Image-Guided Injections
An epidural steroid injection can reduce the inflammation around crowded nerves, often extending walking tolerance significantly. May be repeated based on response.
Advanced Interventions
For patients with persistent symptoms despite injections, options include minimally invasive lumbar decompression and spinal cord stimulation.
Surgical Referral — When Truly Indicated
Severe stenosis with progressive weakness or function loss may benefit from a decompression procedure. We'll connect you with a trusted spine surgeon when it's the right call.
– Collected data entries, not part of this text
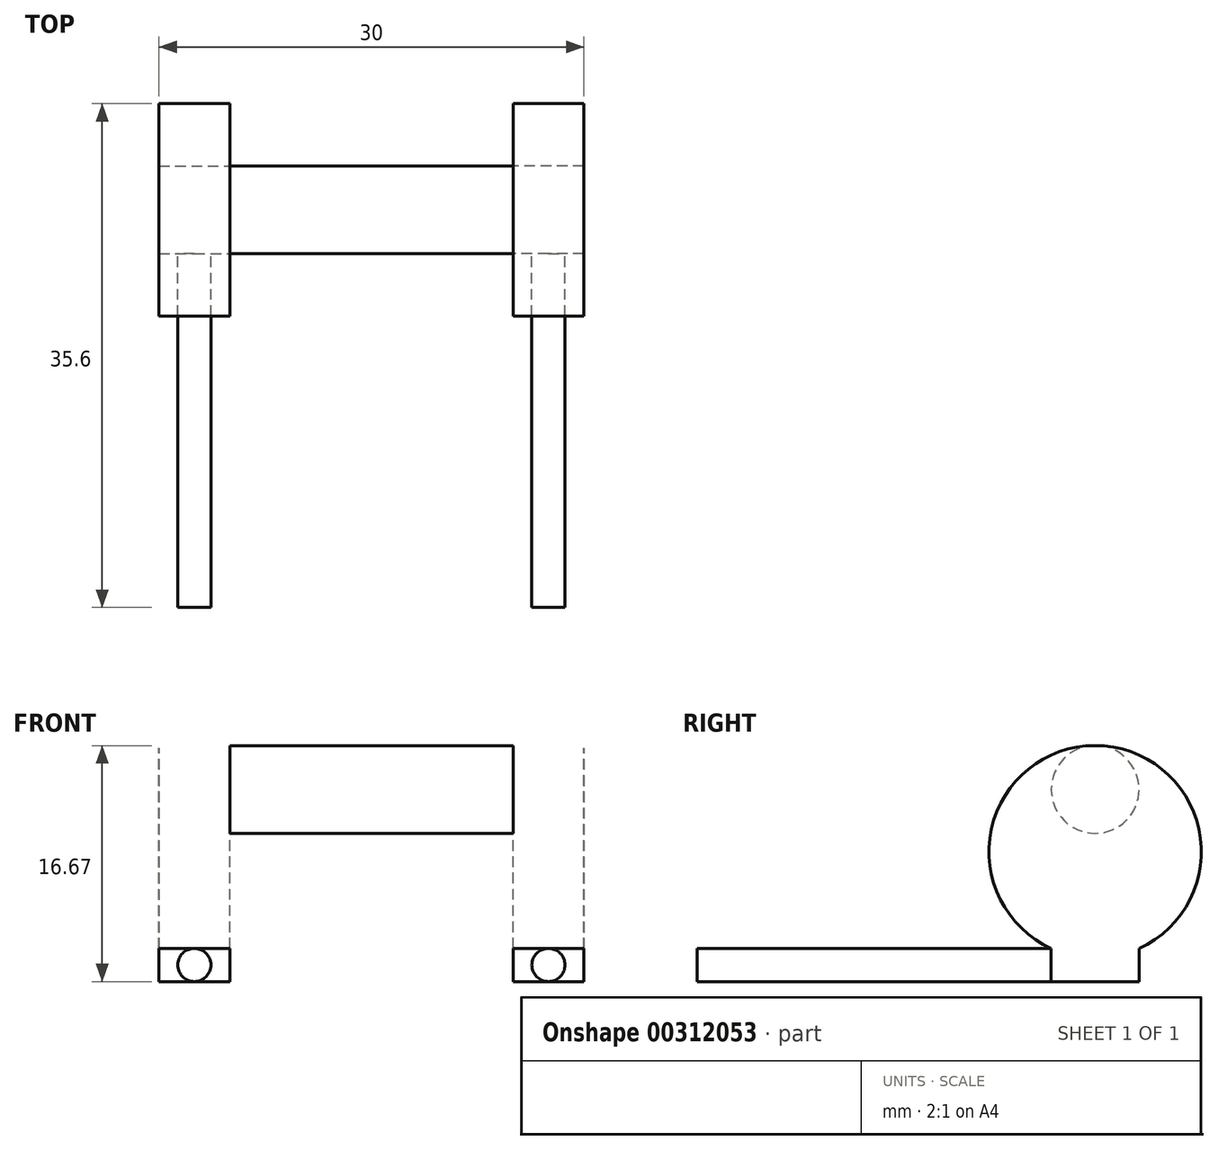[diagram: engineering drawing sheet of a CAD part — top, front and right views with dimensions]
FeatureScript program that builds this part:
annotation { "Feature Type Name" : "Feature", "Feature Type Description" : "" }
export const myFeature = defineFeature(function(context is Context, id is Id, definition is map)
    precondition{}
    {
        {
            var Q0;
            Q0=qCreatedBy(makeId("Right.planeOp"),FACE);
            var sketch = newSketch(context, id + "F0", { "sketchPlane" : qUnion([Q0])});
            skCircle(sketch, "E0", {"center": v(0, 0) * mm, "radius": 3.1 * mm});
            skSolve(sketch);
        }
        {
            var Q0;
            Q0 = qSketchRegion(id + "F0", true);
            extrude(context, id + "F1", {"entities" : qUnion([Q0]), "depth" : 10 * mm});
        }
        {
            var Q0;
            Q0=makeQuery(id+"F1.opExtrude","CAP_FACE",FACE,{"disambiguationData":[OSD([sQuery(id+"F0.wireOp",EDGE,"E0")])],"isStart":false});
            var sketch = newSketch(context, id + "F2", { "sketchPlane" : qUnion([Q0])});
            skCircle(sketch, "E1", {"center": v(0, -4.4) * mm, "radius": 7.5 * mm});
            skLineSegment(sketch, "E2.bottom", {"start": v(-3.1, 2.43) * mm, "end": v(3.1, 2.43) * mm});
            skLineSegment(sketch, "E2.top", {"start": v(-3.1, -13.57) * mm, "end": v(3.1, -13.57) * mm});
            skLineSegment(sketch, "E2.left", {"start": v(-3.1, 2.43) * mm, "end": v(-3.1, -13.57) * mm});
            skLineSegment(sketch, "E2.right", {"start": v(3.1, 2.43) * mm, "end": v(3.1, -13.57) * mm});
            skSolve(sketch);
        }
        {
            var Q0;
            Q0 = qSketchRegion(id + "F2", true);
            extrude(context, id + "F3", {"entities" : qUnion([Q0]), "operationType" : NewBodyOperationType.ADD, "depth" : 5 * mm});
        }
        {
            var Q0;
            Q0=makeQuery(id+"F3.opExtrude","SWEPT_FACE",FACE,{"disambiguationData":[OSD([sQuery(id+"F2.wireOp",EDGE,"E2.left")])]});
            var sketch = newSketch(context, id + "F4", { "sketchPlane" : qUnion([Q0])});
            skLineSegment(sketch, "E3", {"start": v(12.5, -11.23) * mm, "end": v(12.5, -13.57) * mm, "construction": true});
            skLineSegment(sketch, "E4", {"start": v(10, -12.4) * mm, "end": v(15, -12.4) * mm, "construction": true});
            skCircle(sketch, "E5", {"center": v(12.5, -12.4) * mm, "radius": 1.17 * mm});
            skSolve(sketch);
        }
        {
            var Q0;
            Q0 = qSketchRegion(id + "F4", true);
            extrude(context, id + "F5", {"entities" : qUnion([Q0]), "operationType" : NewBodyOperationType.ADD, "depth" : 25 * mm});
        }
        {
            var Q0;
            Q0=makeQuery(id+"F1.opExtrude","SWEPT_BODY",BODY,{"disambiguationData":[OSD([sQuery(id+"F0.wireOp",EDGE,"E0")])]});
            var Q1;
            Q1=makeQuery(id+"F1.opExtrude","CAP_FACE",FACE,{"disambiguationData":[OSD([sQuery(id+"F0.wireOp",EDGE,"E0")])],"isStart":true});
            mirror(context, id + "F6", {"operationType" : NewBodyOperationType.ADD, "entities" : qUnion([Q0]), "mirrorPlane" : qUnion([Q1])});
        }
    });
Treatments we use for spinal stenosis
- Epidural Steroid Injections — first-line interventional treatment
- Facet Joint Injections — when arthritis is contributing
- Spinal Cord Stimulation — for chronic radicular pain
- Minimally Invasive Lumbar Decompression — outpatient procedure for select patients
- Coordinated Physical Therapy — focused on flexion-based strategies
Frequently asked questions
Will spinal stenosis keep getting worse?
Not necessarily. Many patients reach a stable plateau and stay there for years with the right management. Aggressive early treatment can also slow functional decline.
Why does bending forward help so much?
Forward flexion opens up the spinal canal and gives the crowded nerves more room. That's why patients often feel better leaning on a cart or sitting on a bench during a walk.
Do I have to give up walking and exercise?
Definitely not — and you shouldn't. Exercise is part of the treatment. We'll help you find activities (stationary bike, pool, recumbent options, modified walking) that keep you moving without flaring symptoms.
How well do the injections work?
It varies — many patients get meaningful relief lasting weeks to months, and the procedure can usually be repeated. Even partial relief that lets you stay active can change your trajectory.